» **DIRECTIONS**
Write what comes next in the home-maintenance column on mold and basement dampness, starting right after its last sentence.

» **EXERCISE PASSAGE**
---*---

Mold builds in an off-grid house

Q.  I own a house which is not served by power line electricity and has been vacant for some years. When I visit once monthly to check it, I turn on the gasoline  generator to run dehumidifiers to curtail the basement moisture build up. The generator will run until it is out of gas.

Mold on unfinished wood
Mold on unfinished wood

The extreme moisture has affected the house adversely. The doors are untreated wood, which have become hosts to an unsightly orange mold covering all surfaces. I could haul water to the house to wash the doors with a half and half vinegar solution, if you advise it.  What do you recommend to clean mold on the bare wood, which is old and stripped of all old finishes? Would you use the same treatment for painted wood?

I used Lysol or Clorox Wipes to wipe the grey mildew from the painted window and door frames, wiping them dry with paper towels. I do not want to add any moisture to the environment. I used Liquid Gold on some stained, not painted, closet doors. The windows are now slightly cracked to allow cooler air to circulate. Do you know of any kind of battery-operated fan that would be safe to use for several weeks between visits? I do have access to propane, if that has more possibility.

A.    Molds have gotten very aggressive in the last few decades. They affect the health of many people and, even if you are not allergic to them to the extent that you become ill, there is still long-term risk to your health.
You can try to remove as much of the mold as possible by wiping the affected areas with a solution of equal parts fresh Clorox bleach and water without rinsing.

But be aware that many mold varieties cannot be completely removed from porous materials like wood or gypsum board, and these materials may have to be replaced or treated more rigorously. I once did a forensic inspection of a house that had some very serious mold problems, and it had to be torn down.

It sounds to me, if the infestation is serious, that you might be wise to have an environmental engineer check your house out and recommend the best treatment.

Heat may be the solution in winter, but of course you’ll need an appliance that does not require electricity to function. Off-the-grid houses generally need to be lived in regularly.

An alternative to dehumidifier?

Q.    We live in a house that is essentially built into the side of a hill and as a by-product of this our basement always requires dehumidification. At a recent street fair I was exposed to a product called Humidex. The product seems to work like a large exhaust fan sucking the cold moist air that is at the bottom of the basement floor to the outside via a vent.

---*---

» **PROVIDED INFORMATION**
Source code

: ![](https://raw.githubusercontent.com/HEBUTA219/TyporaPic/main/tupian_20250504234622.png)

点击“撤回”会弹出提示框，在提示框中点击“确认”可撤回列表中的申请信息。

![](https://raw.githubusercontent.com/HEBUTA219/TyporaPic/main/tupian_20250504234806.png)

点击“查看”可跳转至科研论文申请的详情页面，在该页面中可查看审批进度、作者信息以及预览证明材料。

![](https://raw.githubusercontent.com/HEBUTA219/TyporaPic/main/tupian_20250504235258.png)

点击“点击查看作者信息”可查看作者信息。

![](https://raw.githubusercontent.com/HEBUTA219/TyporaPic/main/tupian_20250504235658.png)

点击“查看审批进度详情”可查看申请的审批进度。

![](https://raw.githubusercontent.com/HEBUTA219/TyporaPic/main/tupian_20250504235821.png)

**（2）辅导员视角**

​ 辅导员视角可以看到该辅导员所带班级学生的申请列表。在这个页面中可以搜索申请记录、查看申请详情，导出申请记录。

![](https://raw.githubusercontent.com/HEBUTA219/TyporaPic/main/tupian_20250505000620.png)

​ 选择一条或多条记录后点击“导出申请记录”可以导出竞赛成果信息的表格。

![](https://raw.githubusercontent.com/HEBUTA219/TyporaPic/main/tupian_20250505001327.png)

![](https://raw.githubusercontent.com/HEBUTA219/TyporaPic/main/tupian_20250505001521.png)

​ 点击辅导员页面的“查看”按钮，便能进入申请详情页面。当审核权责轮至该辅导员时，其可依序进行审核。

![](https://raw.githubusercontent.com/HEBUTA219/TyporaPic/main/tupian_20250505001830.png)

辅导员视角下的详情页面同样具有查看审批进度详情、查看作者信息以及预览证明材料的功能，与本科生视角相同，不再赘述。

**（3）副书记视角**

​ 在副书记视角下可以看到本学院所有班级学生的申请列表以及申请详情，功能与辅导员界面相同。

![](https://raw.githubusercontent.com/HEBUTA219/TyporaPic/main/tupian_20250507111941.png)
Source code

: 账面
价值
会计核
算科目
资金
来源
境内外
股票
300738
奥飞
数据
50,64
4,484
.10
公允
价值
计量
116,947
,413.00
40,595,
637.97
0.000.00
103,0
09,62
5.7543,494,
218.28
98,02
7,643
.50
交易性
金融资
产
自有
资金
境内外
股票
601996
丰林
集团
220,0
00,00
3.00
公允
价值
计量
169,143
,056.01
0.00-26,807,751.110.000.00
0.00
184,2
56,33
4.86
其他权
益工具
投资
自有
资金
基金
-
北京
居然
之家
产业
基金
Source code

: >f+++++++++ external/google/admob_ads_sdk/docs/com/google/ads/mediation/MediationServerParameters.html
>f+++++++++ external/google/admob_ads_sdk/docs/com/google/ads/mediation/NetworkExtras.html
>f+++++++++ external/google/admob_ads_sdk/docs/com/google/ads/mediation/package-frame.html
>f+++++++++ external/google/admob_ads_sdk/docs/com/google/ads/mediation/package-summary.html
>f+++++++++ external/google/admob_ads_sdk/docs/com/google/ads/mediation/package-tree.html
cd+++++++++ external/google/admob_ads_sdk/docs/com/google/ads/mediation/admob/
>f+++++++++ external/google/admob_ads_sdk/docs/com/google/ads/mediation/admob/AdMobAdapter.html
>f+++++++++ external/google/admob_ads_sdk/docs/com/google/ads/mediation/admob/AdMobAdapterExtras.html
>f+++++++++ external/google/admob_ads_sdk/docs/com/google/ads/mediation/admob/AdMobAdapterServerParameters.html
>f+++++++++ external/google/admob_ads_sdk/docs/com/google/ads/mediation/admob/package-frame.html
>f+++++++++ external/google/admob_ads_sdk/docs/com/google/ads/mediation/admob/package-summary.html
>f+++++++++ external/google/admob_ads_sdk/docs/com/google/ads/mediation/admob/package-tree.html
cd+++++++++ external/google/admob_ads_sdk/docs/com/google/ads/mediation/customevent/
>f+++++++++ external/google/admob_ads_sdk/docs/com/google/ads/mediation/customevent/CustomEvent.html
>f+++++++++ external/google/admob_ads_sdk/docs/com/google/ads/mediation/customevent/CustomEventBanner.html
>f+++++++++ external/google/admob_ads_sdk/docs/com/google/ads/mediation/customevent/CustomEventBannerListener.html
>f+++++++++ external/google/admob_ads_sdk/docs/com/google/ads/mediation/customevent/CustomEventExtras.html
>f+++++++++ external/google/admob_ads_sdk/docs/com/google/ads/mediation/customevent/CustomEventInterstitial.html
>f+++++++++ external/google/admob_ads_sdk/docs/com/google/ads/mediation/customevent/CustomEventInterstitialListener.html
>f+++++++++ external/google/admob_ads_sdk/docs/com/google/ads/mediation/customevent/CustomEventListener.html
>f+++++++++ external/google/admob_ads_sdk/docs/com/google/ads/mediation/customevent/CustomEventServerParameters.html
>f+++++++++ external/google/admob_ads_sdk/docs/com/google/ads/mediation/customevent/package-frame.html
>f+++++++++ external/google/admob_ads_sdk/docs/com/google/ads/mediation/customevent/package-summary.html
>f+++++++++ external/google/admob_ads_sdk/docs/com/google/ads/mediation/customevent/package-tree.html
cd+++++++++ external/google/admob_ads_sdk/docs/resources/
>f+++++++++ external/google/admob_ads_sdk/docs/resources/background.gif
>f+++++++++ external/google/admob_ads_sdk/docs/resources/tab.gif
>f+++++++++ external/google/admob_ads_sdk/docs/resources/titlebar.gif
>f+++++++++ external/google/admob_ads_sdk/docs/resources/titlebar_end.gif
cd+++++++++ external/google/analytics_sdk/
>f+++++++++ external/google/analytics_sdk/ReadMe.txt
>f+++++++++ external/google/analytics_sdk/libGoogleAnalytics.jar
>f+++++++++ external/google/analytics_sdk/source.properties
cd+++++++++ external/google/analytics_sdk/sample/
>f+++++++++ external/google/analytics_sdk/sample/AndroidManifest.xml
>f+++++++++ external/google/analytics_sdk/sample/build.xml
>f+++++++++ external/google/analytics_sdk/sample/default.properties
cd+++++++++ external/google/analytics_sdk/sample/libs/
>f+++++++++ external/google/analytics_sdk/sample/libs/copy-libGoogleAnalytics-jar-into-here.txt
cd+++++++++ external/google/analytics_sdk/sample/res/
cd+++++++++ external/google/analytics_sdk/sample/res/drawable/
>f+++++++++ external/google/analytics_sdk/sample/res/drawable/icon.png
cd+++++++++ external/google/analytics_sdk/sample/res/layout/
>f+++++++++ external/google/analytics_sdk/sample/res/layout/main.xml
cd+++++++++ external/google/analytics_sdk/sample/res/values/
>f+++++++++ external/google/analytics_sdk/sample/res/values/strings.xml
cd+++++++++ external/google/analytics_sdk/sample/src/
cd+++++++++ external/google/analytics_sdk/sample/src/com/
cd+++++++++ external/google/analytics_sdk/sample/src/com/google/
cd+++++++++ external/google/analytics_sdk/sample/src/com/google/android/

---*---

» **EXERCISE OUTPUT**
I wonder if you have any experience with this product or if you can offer us some ideas on how to make our basement more usable without the expense of a dehumidifier. The Humidex product boasts many claims which I could not substantiate with any Internet search.

A.    Neither could I substantiate their claim through their website. Nowhere did I find how the make-up air comes from.

A typical dehumidifier, still best for drying the air in a basement

Humidex claims that while the unit exhaust the “dirty, polluted” air from the basement, this dirty air is replaced with clean air. How? Sucking a lot of air from the basement floor to the outside will require that the negative pressure created be equalized. That means that the make-up air will either come from outdoors or get down to the basement through the basement or upstairs windows in warm weather when they are open. That make-up air from outside will be warm and moist, and will be brought into a basement that is kept cooler because it is underground, which compounds the problem. It could lead to condensation on the floor and on the lower parts of the walls.

Since it is not clear whether the unit has an intake as well as an exhaust, I called them and asked the question. The answer is what I suspected: the make up air comes from upstairs through grilles installed in the floor. They claim that the system works very well, that they have sold many units over 26 years with a money-back guaranty.

But of much greater concern is that, if the Humidex does not provide make-up air through the unit, as an air-to-air heat exchanger does, and if the house is reasonably tight and the windows are closed (like in the winter time), the make-up air is very likely to come as a back-draft through chimneys, including the heating appliances – a serious safety problem during the heating season since it will pull into the house the combustion gases that contain carbon monoxide!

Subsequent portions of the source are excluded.